Die Klimaerwärmung hat bereits ihre ersten Spuren in den Genen von Organismen hinterlassen: Vergleiche des genetischen Fingerabdrucks bestimmter Fruchtfliegenarten weltweit zeigen, dass sich ein für Fliegen in wärmeren Regionen vorteilhafter Gencode immer weiter ausgebreitet hat. Für diesen Prozess reichten teilweise weniger als zwei Jahrzehnte, wie die in „Science Express“ veröffentlichte Studie berichtet.
Joan Balanyá von der Universität von Barcelona untersuchte gemeinsam mit Kollegen des College of William and Mary im amerikanischen Virginia eine ursprünglich nur in Europa heimische Fruchtfliegenart, Drosophila subobscura. Vor mehr als 40 Jahren hatten europäische Genetiker die Gene dieser Fliegenart analysiert und dabei festgestellt, dass Teile ihrer Chromosomen verkehrt herum lagen. Die Art dieser Inversionen war, wie die Forscher damals herausfanden, korreliert mit dem Breitengrad, von dem die jeweiligen Fliegen stammten. Im Norden waren bestimmte Umkehrungen weitaus häufiger als im Süden, andere dagegen im Süden häufiger.
Chromosomenumkehrungen Breitengrad-abhängig
In den späten 19870er Jahren wurde diese Fliegenart, wahrscheinlich mit Frachtschiffen an die Pazifikküste Chiles, in den 1980er auch an die Westküste Nordamerikas eingeschleppt. Seither haben sie sich weit ausgebreitet und sind von Kalifornien bis zum nördlichen Vancouver Island in British Columbia zu finden. Seit 1985 sammelten die Forscher auch von diesen Fliegen regelmäßig Proben und untersuchten sie auf ihre genetische Zusammensetzung hin – zusätzlich zu erneuten Proben in Europa und Südamerika. Gleichzeitig registrierten die Forscher jeweils die Klimaveränderungen an den jeweiligen Probenorten.
Als die Forscher die alten und neuen Proben verglichen, stellten sie eine deutliche Zunahme der für die südlichen Regionen typischen Geninversionen fest. Insgesamt zeigte sich eine Nordwärtsverlagerung dieser Gentypen: Die Inversionen stimmten nahezu exakt mit denen überein, die noch vor wenigen Jahrzehnten rund ein Grad südlicher gesammelt worden waren. Dieser Effekt trat auf allen drei untersuchten Kontinenten auf.
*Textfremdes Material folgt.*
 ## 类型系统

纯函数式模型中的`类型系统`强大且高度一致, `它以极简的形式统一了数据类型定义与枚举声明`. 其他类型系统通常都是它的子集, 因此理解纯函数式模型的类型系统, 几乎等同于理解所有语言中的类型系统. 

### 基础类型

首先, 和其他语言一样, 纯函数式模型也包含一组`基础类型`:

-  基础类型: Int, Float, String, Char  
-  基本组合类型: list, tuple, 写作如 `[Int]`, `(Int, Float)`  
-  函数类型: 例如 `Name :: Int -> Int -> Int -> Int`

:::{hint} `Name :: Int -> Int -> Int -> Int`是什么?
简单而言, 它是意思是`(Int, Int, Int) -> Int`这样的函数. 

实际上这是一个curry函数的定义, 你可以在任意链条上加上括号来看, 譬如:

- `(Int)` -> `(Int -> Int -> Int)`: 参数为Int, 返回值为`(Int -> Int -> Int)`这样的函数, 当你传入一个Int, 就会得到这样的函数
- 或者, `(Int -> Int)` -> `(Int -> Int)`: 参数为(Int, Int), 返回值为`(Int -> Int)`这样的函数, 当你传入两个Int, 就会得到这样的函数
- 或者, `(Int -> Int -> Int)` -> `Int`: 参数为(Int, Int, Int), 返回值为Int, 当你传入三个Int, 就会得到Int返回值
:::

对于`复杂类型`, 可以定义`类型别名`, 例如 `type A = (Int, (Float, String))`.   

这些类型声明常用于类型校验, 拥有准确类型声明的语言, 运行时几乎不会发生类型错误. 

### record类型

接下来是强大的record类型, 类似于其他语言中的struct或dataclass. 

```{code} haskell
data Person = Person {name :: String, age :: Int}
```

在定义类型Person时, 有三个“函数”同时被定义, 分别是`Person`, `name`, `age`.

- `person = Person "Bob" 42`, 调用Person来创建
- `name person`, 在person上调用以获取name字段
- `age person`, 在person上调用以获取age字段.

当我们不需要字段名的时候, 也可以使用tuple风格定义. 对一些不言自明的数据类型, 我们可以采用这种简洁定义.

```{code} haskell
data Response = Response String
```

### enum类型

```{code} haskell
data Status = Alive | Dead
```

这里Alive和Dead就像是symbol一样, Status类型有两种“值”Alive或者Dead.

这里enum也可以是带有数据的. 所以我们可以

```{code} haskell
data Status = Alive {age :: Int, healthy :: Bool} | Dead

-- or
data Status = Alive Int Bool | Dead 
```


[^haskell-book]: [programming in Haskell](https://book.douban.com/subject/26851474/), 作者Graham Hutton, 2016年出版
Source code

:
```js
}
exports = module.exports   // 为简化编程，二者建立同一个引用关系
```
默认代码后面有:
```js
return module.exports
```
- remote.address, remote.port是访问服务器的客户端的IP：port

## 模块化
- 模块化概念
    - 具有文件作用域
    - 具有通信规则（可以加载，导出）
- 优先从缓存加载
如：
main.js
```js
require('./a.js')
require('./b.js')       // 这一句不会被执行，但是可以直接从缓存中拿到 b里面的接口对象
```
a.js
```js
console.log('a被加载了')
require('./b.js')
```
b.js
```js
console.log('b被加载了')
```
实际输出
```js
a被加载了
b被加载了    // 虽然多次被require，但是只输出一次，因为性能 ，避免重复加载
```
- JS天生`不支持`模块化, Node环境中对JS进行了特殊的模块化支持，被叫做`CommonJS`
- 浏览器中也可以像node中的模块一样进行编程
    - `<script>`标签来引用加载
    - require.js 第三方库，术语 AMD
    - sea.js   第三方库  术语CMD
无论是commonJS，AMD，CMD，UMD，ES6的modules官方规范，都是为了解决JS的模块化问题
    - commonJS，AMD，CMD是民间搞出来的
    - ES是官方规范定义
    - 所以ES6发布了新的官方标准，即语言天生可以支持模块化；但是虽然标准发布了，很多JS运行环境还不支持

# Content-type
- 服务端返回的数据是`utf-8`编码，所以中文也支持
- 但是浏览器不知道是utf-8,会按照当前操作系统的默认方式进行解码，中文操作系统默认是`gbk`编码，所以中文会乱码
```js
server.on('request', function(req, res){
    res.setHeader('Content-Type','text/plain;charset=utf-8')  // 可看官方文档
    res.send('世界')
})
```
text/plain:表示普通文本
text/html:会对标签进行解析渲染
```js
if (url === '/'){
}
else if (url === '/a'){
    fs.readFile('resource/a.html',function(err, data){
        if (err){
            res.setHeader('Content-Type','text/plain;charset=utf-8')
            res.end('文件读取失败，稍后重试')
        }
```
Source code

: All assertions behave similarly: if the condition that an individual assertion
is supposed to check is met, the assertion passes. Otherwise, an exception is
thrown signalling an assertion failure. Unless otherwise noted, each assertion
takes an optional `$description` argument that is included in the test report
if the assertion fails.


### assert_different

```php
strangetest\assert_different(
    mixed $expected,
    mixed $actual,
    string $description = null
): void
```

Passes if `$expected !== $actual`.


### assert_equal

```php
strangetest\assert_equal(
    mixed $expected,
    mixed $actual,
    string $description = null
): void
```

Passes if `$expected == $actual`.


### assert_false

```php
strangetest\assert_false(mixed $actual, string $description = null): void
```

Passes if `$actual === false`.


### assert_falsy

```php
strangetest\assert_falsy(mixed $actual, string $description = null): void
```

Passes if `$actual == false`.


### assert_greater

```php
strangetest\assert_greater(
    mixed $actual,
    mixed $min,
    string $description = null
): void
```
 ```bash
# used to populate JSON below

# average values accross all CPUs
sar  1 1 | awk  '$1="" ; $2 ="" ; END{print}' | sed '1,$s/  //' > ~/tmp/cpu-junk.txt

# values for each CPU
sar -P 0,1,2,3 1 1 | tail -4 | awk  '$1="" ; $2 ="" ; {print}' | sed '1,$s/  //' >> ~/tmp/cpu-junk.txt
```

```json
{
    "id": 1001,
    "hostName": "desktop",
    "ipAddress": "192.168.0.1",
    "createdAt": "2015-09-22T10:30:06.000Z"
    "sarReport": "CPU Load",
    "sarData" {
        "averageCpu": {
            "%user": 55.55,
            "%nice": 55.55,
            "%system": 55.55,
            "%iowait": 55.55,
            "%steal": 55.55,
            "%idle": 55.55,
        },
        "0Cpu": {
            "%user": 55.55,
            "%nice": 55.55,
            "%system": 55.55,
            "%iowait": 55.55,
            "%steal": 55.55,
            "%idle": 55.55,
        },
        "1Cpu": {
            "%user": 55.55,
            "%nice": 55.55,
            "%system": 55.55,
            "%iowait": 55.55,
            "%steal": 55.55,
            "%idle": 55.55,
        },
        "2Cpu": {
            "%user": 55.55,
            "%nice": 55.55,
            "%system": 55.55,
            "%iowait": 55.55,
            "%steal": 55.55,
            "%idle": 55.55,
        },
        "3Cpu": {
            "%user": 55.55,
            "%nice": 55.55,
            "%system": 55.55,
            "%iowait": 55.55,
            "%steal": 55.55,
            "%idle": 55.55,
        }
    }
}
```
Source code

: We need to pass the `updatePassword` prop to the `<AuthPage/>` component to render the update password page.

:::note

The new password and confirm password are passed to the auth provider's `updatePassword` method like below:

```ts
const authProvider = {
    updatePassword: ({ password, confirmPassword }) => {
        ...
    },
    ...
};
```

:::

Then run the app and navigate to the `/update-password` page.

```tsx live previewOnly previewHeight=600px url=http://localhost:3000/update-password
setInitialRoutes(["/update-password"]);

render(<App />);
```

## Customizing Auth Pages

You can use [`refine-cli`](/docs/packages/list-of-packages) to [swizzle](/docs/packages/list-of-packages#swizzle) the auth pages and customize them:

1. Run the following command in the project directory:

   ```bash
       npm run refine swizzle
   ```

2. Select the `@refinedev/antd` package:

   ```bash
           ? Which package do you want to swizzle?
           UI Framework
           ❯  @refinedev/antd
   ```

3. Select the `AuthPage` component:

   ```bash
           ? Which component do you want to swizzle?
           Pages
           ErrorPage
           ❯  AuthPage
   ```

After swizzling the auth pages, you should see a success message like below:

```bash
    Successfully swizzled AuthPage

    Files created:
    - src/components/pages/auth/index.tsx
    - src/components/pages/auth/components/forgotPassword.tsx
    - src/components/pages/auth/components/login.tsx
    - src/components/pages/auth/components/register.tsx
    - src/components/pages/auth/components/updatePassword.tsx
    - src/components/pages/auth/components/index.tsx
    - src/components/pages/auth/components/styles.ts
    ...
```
Gleichzeitig waren auch die Temperaturen an den jeweiligen Orten gestiegen.
„Wenn die Inversionen temperatursensitiv sind, würde man einen entsprechenden Anstieg der Inversionen des südlichen Typen in allen Breitengraden erwarten“, erklärt Huey. Seiner Ansicht könnten die Genumkehrungen bewirken, dass die Fliegen besser mit wärmeren Temperaturen klarkommen.
Genetischer Wandel auf drei Kontinenten
„Das ist ein klares Signal auf drei unterschiedlichen Kontinenten, dass es einen Klimawandel gibt und das er genetische Veränderungen mit sich bringt”, so der Forscher. „Der genetische Wandel ist bemerkenswert schnell und sogar bei Proben feststellbar, die weniger als zwei Dekaden auseinander liegen.“
Schnelle Veränderungen dieser Art sind am ehesten und wahrscheinlichsten bei Organismen, die eine kurze Lebensdauer besitzen wie die Fruchtfliegen, die pro Jahr mehrere Generationen produzieren können. „Die gute Nachricht ist, dass diese Fliegen sich, zumindest in gewissen Maße, an die Erwärmung anpassen können“, erklärt Huey. „Aber Organismen mit längeren Intervallen zwischen den neuen Generationen, wie Menschen oder Sequoiabäume, können sich wahrscheinlich nicht so schnell anpassen. Wir Menschen haben wirklich Glück, dass wir die Technologie haben, die uns hilft mit den Veränderungen umzugehen.